Espinoza Torres ya ha participado en esta clase de procesos, pues a inicios del año pasado fue nombrado liquidador de Banco Territorial.

El ahora representante de la entidad indicó que el proceso “es parecido a la liquidación del banco (Territorial), lo que ya está contratado hay que respetarlo. A menos que el interesado quiera liquidar su póliza”.

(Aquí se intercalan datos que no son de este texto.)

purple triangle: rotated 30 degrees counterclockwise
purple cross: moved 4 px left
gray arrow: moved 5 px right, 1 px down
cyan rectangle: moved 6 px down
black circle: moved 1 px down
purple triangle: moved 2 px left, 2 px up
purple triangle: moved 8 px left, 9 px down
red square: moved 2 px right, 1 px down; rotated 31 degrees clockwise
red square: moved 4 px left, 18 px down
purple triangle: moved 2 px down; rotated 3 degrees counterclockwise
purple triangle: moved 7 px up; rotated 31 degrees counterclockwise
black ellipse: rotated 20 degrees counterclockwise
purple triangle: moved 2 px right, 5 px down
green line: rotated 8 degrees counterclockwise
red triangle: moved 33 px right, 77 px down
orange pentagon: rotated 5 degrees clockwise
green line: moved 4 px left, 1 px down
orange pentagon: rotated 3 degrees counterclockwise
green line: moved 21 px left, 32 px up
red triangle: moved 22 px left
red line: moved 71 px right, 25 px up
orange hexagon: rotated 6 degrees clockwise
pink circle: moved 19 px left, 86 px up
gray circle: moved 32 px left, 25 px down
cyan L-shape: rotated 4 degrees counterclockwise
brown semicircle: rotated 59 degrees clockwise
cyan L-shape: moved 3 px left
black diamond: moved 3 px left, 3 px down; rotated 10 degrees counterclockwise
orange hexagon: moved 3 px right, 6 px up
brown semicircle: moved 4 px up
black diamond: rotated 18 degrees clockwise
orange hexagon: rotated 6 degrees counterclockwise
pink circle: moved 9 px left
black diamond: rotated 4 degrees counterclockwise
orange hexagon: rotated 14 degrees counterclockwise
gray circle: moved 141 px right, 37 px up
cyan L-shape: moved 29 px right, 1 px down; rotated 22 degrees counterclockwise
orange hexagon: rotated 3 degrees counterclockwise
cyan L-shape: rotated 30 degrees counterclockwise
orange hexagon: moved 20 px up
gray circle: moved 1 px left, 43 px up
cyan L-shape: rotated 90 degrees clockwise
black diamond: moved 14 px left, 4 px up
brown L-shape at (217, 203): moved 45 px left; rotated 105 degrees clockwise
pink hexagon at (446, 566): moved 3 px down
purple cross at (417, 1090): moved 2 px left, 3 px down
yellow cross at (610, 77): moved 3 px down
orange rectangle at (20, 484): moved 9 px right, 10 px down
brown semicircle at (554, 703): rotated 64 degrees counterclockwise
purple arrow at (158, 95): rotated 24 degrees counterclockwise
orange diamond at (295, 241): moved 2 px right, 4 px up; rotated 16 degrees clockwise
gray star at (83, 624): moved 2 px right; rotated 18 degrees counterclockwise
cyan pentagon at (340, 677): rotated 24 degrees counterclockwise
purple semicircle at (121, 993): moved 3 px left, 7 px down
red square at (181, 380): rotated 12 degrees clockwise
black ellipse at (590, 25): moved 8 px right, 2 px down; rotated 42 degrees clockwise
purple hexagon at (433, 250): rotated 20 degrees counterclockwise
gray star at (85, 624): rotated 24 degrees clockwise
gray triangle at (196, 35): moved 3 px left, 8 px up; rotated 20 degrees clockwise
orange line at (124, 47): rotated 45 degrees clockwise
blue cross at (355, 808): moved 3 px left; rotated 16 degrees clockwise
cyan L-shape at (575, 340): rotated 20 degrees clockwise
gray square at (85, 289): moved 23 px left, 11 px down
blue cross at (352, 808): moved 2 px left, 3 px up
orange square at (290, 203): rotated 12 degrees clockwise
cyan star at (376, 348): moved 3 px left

Agregó que están “revisando todos los contratos justamente para determinar cuáles son los riesgos que está asumiendo la liquidación”. Afirma que todavía no saben cuántos contratos firmados tienen.

Ayer, las dos oficinas que atienden en Guayaquil (pisos 3 y 12 del edificio Las Cámaras) mantenían la atención al cliente. Antes del mediodía una de las personas que se acercaron a preguntar por sus cuentas fue Esther Quintero, de 62 años.

Ella compró un vehículo en octubre pasado y estaba preocupada por lo que pasaría con su seguro si sufriera un accidente en estos días.

La noche del lunes Quintero se había contactado con su broker (asesor de seguros) y le había indicado que tenía dos opciones: pedir que le devuelvan su dinero por los meses restantes de la póliza y para ello se podían demorar meses o quedarse con el seguro hasta que finalice el contrato.

Ayer, luego de ir a las oficinas de Seguros Bolívar, eligió la segunda opción y pidió una carta de respaldo que indique que la entidad sí podía responder en caso de que ocurriera un accidente con el carro.

Por su parte, Espinoza mencionó que lo primero que resolverán en la liquidación es la situación de los trabajadores.

“Es el primer problema que vamos a resolver, la liquidación de los trabajadores, como lo hemos resuelto en los casos pasados”, aseguró.

El lunes, el superintendente de Bancos y Seguros, Pedro Solines, indicó que desde enero de este año se había pedido la capitalización de la empresa y que ya en mayo se solicitaron informes actualizados sobre cómo iba el plan de regularización y tras revisar esos documentos se determinó que tenía deudas por US$7,7 millones.

Además que la empresa debía salarios a los trabajadores, tenía obligaciones con los clientes por siniestros no cubiertos o no pagados, con los proveedores y con entidades del Estado.